The huge yield gains of hybrids and genetic modification, the innovative products like Nexera canola, the general bounding development of canola on all fronts just seems to suggest that with at least one large acreage crop, prairie farmers have a fighting chance.
The situation couldn’t be more contrasting with wheat and barley, the prairies’ other mega-crops. In the wheat world now, everything seems dull and dreary and depressing. The optimistic and excited tone of the canola council convention was a marked contrast with GrainWorld, the Canadian Wheat Board’s market outlook conference in February. I don’t blame the wheat board for that situation, as much as anti-boardians would like to blame wheat’s woes on the marketing monopoly. Board market analyst David Boyes made a special point at GrainWorld of pointing out wheat’s long term competitive disadvantage to corn and soybeans as a cause of concern for the industry. And I know from doing work on wheat in the U.S. last summer that the feeling around wheat in the non-board U.S. is just as or more depressing, since they grow lower grades and have fewer premium classes of the crop. Wheat’s just becoming a crappier commodity to grow year by year as corn, soybeans and – yes – canola see bounding gains in yield and product development and wheat does not.
At the canola convention, British analyst David Jackson gave a positive long-term spin to vegetable oils, and a long-term negative to grains: as people around the world get richer and spend more on food, they don’t eat more grains, and any marginal grain consumption increases are met by marginal yield gains. Oil crops, on the other hand, see their demand increase at four times the rate of cereals, as people eat more oil and more meat (fed by oilseed meal) as they get wealthier.

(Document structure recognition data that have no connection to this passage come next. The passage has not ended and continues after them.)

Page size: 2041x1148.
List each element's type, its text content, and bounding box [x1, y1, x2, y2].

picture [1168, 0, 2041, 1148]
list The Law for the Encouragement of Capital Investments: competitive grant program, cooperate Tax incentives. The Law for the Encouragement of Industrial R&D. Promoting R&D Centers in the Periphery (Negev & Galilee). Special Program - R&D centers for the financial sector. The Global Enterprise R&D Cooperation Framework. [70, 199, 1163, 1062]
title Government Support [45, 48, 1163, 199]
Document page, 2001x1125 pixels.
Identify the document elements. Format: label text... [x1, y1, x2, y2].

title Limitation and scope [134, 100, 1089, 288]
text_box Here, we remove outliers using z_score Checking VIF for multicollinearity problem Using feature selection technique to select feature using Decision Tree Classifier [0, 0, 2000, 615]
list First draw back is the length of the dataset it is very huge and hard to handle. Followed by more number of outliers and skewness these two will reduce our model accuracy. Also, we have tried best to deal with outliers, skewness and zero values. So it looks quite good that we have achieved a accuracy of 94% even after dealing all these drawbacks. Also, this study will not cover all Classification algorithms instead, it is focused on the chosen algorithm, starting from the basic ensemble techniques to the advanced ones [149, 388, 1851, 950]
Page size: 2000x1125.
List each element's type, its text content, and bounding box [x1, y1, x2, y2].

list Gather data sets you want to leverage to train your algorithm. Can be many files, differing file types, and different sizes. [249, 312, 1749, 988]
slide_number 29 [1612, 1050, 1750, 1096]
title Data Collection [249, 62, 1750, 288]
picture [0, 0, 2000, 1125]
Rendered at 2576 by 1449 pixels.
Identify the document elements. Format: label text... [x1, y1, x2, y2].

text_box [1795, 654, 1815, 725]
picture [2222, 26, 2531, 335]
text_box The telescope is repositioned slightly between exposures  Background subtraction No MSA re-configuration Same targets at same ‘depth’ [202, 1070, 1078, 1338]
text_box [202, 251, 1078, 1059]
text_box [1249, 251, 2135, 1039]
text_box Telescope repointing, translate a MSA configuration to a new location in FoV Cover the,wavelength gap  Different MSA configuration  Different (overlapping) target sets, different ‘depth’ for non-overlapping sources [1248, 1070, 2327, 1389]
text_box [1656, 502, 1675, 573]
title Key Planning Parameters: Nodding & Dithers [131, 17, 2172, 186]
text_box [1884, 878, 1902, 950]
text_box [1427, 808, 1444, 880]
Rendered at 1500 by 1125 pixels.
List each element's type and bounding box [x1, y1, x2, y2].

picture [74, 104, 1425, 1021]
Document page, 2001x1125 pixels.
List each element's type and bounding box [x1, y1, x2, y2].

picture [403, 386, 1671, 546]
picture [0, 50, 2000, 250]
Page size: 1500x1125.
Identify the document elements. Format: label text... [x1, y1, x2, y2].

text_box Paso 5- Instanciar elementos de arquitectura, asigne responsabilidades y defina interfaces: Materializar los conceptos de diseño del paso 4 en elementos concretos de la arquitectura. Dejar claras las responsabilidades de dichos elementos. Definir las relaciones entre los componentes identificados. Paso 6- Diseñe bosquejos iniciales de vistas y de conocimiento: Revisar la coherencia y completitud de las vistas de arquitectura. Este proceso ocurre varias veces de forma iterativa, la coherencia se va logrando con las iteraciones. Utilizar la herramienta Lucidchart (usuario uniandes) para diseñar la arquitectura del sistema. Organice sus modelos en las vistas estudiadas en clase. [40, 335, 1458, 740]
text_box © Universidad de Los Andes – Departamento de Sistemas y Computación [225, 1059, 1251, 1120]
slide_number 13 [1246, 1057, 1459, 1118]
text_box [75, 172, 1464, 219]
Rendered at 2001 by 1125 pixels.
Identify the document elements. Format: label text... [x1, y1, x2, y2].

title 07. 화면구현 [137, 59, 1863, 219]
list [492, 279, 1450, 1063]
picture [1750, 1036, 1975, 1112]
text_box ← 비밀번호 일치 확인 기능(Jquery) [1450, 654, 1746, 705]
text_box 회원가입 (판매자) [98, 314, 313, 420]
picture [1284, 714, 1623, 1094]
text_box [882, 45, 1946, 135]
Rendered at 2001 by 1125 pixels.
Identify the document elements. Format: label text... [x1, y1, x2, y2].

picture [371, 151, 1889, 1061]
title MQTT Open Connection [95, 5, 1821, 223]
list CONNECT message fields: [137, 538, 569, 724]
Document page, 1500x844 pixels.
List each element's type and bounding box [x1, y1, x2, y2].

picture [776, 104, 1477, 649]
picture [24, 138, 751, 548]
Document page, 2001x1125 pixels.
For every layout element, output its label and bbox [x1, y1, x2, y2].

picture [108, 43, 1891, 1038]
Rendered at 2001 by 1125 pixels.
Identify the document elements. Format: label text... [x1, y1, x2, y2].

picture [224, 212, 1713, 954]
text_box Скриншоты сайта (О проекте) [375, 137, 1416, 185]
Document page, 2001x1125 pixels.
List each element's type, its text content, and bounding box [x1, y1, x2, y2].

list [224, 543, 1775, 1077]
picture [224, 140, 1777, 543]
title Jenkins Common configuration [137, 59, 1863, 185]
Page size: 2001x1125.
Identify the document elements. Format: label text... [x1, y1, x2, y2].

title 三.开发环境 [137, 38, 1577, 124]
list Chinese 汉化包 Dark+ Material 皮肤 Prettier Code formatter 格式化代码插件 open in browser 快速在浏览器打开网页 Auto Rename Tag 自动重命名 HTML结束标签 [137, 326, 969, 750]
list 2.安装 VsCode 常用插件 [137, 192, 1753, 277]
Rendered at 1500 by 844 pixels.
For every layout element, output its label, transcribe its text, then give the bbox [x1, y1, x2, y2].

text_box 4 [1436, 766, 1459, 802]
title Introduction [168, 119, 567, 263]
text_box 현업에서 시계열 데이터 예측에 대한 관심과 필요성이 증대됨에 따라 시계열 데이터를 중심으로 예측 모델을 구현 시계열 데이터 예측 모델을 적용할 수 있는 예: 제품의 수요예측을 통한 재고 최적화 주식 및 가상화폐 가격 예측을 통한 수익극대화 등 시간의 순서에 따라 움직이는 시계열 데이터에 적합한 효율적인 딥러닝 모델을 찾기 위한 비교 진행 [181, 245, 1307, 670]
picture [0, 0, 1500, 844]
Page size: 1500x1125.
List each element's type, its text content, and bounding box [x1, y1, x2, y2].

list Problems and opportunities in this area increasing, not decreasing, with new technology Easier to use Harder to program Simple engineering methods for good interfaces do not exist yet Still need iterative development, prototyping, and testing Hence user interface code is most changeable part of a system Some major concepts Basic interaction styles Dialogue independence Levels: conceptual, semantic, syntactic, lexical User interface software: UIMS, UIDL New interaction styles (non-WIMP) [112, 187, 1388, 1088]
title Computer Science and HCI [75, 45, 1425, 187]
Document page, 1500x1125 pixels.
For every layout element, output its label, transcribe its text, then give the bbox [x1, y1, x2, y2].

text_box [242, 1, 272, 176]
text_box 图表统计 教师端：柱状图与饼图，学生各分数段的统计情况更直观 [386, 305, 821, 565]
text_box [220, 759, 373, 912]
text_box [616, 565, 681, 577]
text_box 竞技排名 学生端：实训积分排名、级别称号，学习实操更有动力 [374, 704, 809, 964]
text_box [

So this year, while farmers feel distressed planting millions of acres to wheat that they doubt will bring a profit, they can at least feel good that their other big crop has a good shot at bringing in some profits. And while canola, like wheat, faces many challenges now and into the future, canola at least is proving itself to be able to radically improve itself and stay ahead of the negatives and put more money in farmers’ pockets.
So as the sun rose over San Francisco and I readied to head to the airport and come back home to the prairies, I felt like I was returning to a place with a future, and an industry with realistic hopes of long term sustainability and success. So I was able to bid the Golden Gate farewell without too much sadness in my soul.
Even if the scene I just described didn’t really happen, and it wasn’t even the Golden Gate bridge I was looking at, it felt like it did.